At the early days of your pregnancy you may want to keep it a secret from friends and family; but there are so many questions you want to ask! The first 12-14 weeks (1st trimester) of your pregnancy passes by so quickly. But it’s still a time that many women become anxious regarding different aspects of their pregnancy.
 
By now you will have preformed a pregnancy test and gotten a positive result. But what now? Some women choose to visit their GP so they can confirm their pregnancy and write a letter to the Maternity Hospital they will be attending for their pregnancy. A lot of women assume that this visit to the GP is covered under the Mother & Child Scheme (M&CS) and they won’t have to pay.
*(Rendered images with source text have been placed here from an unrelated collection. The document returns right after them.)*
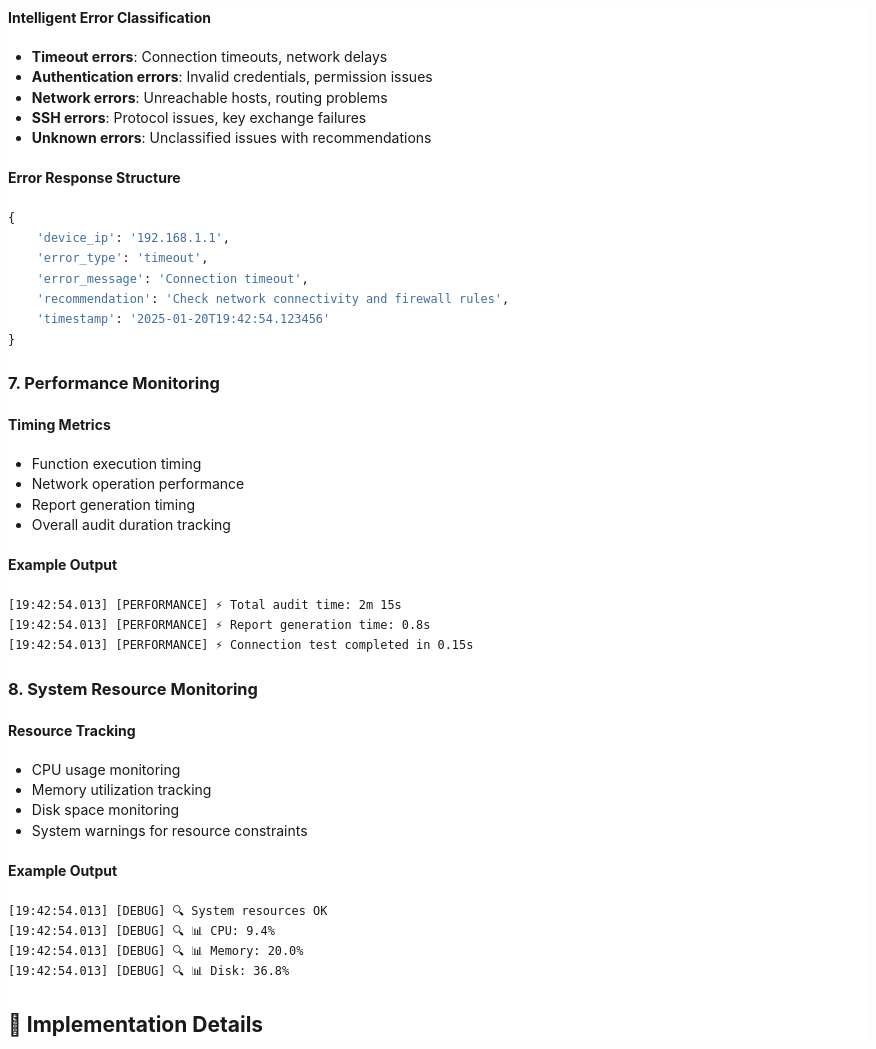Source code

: #### Intelligent Error Classification
- **Timeout errors**: Connection timeouts, network delays
- **Authentication errors**: Invalid credentials, permission issues
- **Network errors**: Unreachable hosts, routing problems
- **SSH errors**: Protocol issues, key exchange failures
- **Unknown errors**: Unclassified issues with recommendations

#### Error Response Structure
```python
{
    'device_ip': '192.168.1.1',
    'error_type': 'timeout',
    'error_message': 'Connection timeout',
    'recommendation': 'Check network connectivity and firewall rules',
    'timestamp': '2025-01-20T19:42:54.123456'
}
```

### 7. **Performance Monitoring**

#### Timing Metrics
- Function execution timing
- Network operation performance
- Report generation timing
- Overall audit duration tracking

#### Example Output
```
[19:42:54.013] [PERFORMANCE] ⚡ Total audit time: 2m 15s
[19:42:54.013] [PERFORMANCE] ⚡ Report generation time: 0.8s
[19:42:54.013] [PERFORMANCE] ⚡ Connection test completed in 0.15s
```

### 8. **System Resource Monitoring**

#### Resource Tracking
- CPU usage monitoring
- Memory utilization tracking
- Disk space monitoring
- System warnings for resource constraints

#### Example Output
```
[19:42:54.013] [DEBUG] 🔍 System resources OK
[19:42:54.013] [DEBUG] 🔍 📊 CPU: 9.4%
[19:42:54.013] [DEBUG] 🔍 📊 Memory: 20.0%
[19:42:54.013] [DEBUG] 🔍 📊 Disk: 36.8%
```

## 🔧 Implementation Details
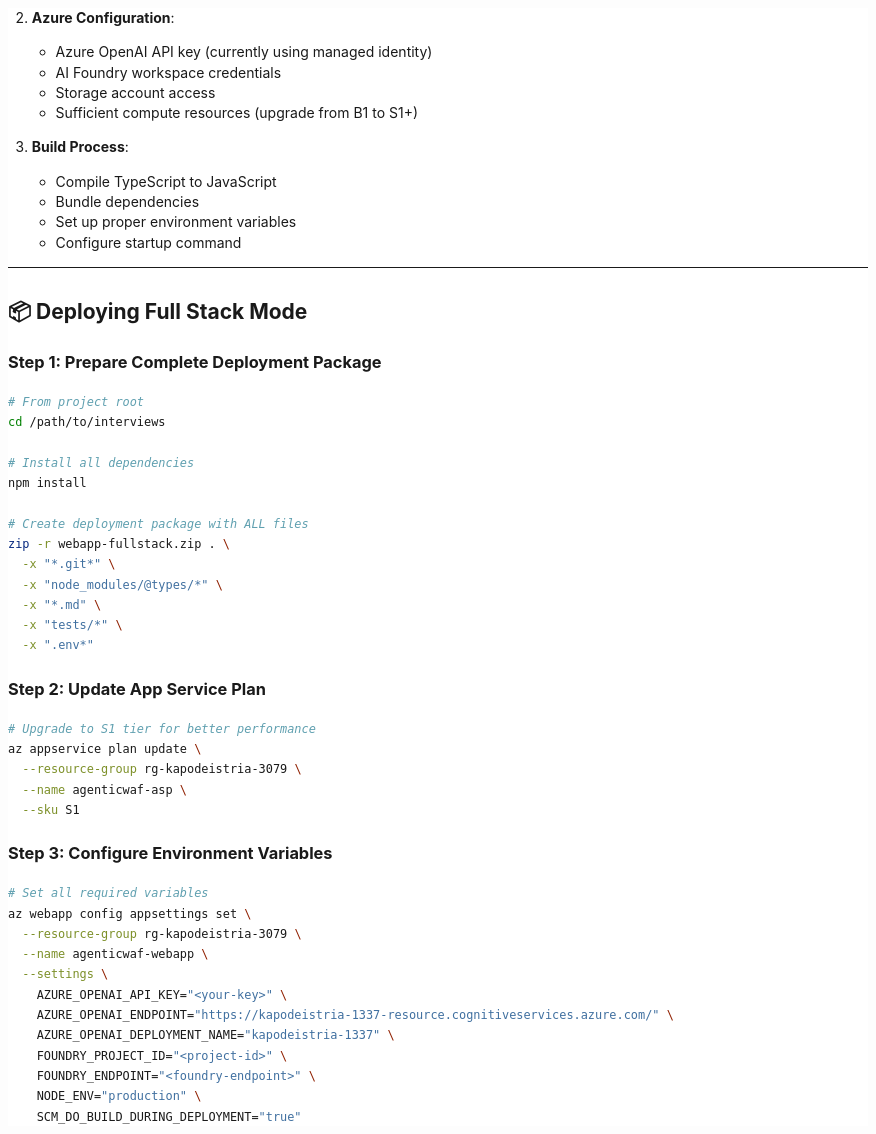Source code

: 2. **Azure Configuration**:
   - Azure OpenAI API key (currently using managed identity)
   - AI Foundry workspace credentials
   - Storage account access
   - Sufficient compute resources (upgrade from B1 to S1+)

3. **Build Process**:
   - Compile TypeScript to JavaScript
   - Bundle dependencies
   - Set up proper environment variables
   - Configure startup command

---

## 📦 Deploying Full Stack Mode

### Step 1: Prepare Complete Deployment Package

```bash
# From project root
cd /path/to/interviews

# Install all dependencies
npm install

# Create deployment package with ALL files
zip -r webapp-fullstack.zip . \
  -x "*.git*" \
  -x "node_modules/@types/*" \
  -x "*.md" \
  -x "tests/*" \
  -x ".env*"
```

### Step 2: Update App Service Plan

```bash
# Upgrade to S1 tier for better performance
az appservice plan update \
  --resource-group rg-kapodeistria-3079 \
  --name agenticwaf-asp \
  --sku S1
```

### Step 3: Configure Environment Variables

```bash
# Set all required variables
az webapp config appsettings set \
  --resource-group rg-kapodeistria-3079 \
  --name agenticwaf-webapp \
  --settings \
    AZURE_OPENAI_API_KEY="<your-key>" \
    AZURE_OPENAI_ENDPOINT="https://kapodeistria-1337-resource.cognitiveservices.azure.com/" \
    AZURE_OPENAI_DEPLOYMENT_NAME="kapodeistria-1337" \
    FOUNDRY_PROJECT_ID="<project-id>" \
    FOUNDRY_ENDPOINT="<foundry-endpoint>" \
    NODE_ENV="production" \
    SCM_DO_BUILD_DURING_DEPLOYMENT="true"
```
However you will have to pay your GP for this visit. The M&CS entitles all women who are pregnant to free antenatal care and postnatal care if they choose it. If you choose semi-private or private care, this is not covered and you will have to pay.
 
 Many women make the mistake of not making an early appointment for their first visit to the hospital – believe it or not you should ring your maternity hospital and book in ASAP. Due to the increasing birth rate many women don’t get a scheduled first visit until they are 14-16 weeks pregnant. The first booking appointment should be done ideally at about 10 weeks (NICE Guidelines 2008). At your first appointment you should expect to answer a series of questions without your partner present (to ensure complete privacy) regarding your health, any medical conditions/surgeries, smoking /alcohol consumption/drug misuse/ previous pregnancies. This ‘interview’ can take 30-40 minutes to complete so make sure your partner has sufficient reading material with him and knows where the coffee shop is.
 
At this stage you will also be expected to have blood tests taken. These blood tests are routine and test for ; your blood type/group, HIV, Syphilis, Chlamydia, your level of immunity to rubella (german measles) and  Varicella (chicken pox). The reason you are tested routinely for these diseases and your level of immunity to them is because you may need some form of treatment to protect your baby and pregnancy. Some hospitals also do a dating scan at this stage. This may be done in the scanning department or in the out-patient dept. Some maternity hospitals then ask you to return in 2-3 weeks after this (when all your blood tests are back) to see the doctor on your first visit. In other hospitals you may see the doctor after your blood tests and interview with the midwife. Generally you should expect approx 10 visits between the GP/hospital during your first pregnancy and fewer visits on your second and subsequent pregnancies.
 
Some women are disappointed after their first visit. They feel that the midwife or the doctor weren’t as excited as they are about their pregnancy; or maybe they feel the whole visit was a rush and they forgot to ask all the questions they’ve had. Some women feel that it’s a long time to wait for a scan to confirm their pregnancy and when they do have their scan that they found it difficult to see their baby on the monitor. Some women schedule private scans before their visit to the hospital (6-8 weeks). You can expect to pay between £100 for this scan which is generally not done within the hospital setting. There is no medical reason to have an early scan, but some women find it a reassuring way to confirm their pregnancy and enjoy seeing their little baby at this stage.